FEMA videographer fired for asking women to change faith based t-shirts
A videographer of the Federal Emergency Management Agency (FEMA) was fired recently for asking two women volunteers to change their faith based t-shirts into something more secular, the AP reported.
According to the AP, Angelia Lott and Pamela Wedgeworth, volunteers in a tornado cleanup in Mississippi, were asked by a FEMA videographer to change their t-shirts before doing an on-camera interview. The women wore t-shirts with Salvation Army logos.
The incident happened in the small town of Ebenezer. When Lott asked why, the videographer said “We’ve done that hundreds of times.” The women changed their shirts because they wanted to recruit other volunteers to help in the cause, according to the Baptist Press.
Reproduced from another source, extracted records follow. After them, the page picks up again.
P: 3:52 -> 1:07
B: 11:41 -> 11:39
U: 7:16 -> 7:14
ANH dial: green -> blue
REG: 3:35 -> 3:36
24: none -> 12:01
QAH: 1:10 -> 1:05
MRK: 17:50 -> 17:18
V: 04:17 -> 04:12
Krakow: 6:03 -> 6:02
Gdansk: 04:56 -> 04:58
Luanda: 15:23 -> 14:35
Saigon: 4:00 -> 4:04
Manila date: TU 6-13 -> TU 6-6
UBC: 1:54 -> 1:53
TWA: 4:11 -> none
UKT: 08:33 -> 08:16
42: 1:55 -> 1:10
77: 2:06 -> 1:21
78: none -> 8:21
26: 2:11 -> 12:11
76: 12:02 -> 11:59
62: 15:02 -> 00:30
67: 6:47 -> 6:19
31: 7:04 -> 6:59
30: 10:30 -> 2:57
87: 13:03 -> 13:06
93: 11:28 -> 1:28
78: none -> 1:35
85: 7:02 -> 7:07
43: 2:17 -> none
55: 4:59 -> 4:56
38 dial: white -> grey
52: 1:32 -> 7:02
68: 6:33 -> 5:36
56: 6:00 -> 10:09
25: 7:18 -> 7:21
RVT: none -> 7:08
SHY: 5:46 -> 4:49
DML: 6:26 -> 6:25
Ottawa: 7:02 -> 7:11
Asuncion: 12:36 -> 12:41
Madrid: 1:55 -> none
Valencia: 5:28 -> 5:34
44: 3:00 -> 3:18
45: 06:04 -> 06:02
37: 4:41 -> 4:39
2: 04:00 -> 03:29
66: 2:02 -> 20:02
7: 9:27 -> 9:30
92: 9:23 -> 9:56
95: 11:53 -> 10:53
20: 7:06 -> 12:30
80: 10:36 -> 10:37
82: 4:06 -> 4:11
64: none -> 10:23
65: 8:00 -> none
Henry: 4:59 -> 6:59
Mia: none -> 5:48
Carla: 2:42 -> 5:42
First the women changed into Crossgates Baptist T-shirts, but they were told to change again. Finally, they were allowed to wear Southern Belle shirts, according to the Baptist Press.
FEMA Administrator Craig Fugate decried the incident in a statement and apologized to Crossgates Baptist and to the Salvation Army. The activity, “Caring for Mississippi-Community Work Day” was co-sponsored by FEMA, the Salvation Army and Jackson television station WJTV, according to the AP.
Volunteers of “Caring for Mississippi — Community Work Day” helped remove tree limbs and clean up other debris from an April 24 tornado that left a 149-mile path of destruction through the state, the AP reported.
Fugate said “FEMA is not the team, FEMA is only part of the team, and critical members of that team are the voluntary and faith-based organizations we work with every day,” according to the AP.
U.S. Rep. Gregg Harper, R-Miss., who is a member of Crossgates Baptist said he was distressed to hear volunteers had been asked to hide expressions of their faith.
“I shared with him that we just didn’t want to have a situation where the government would take the position that volunteers from churches had to be something different from what they were, which was faith-based groups coming to help people in need,” Harper said Tuesday night.
Harper said Fugate called to assure him that FEMA does not discriminate against religious groups. He also said Fugate told him the videographer had been fired.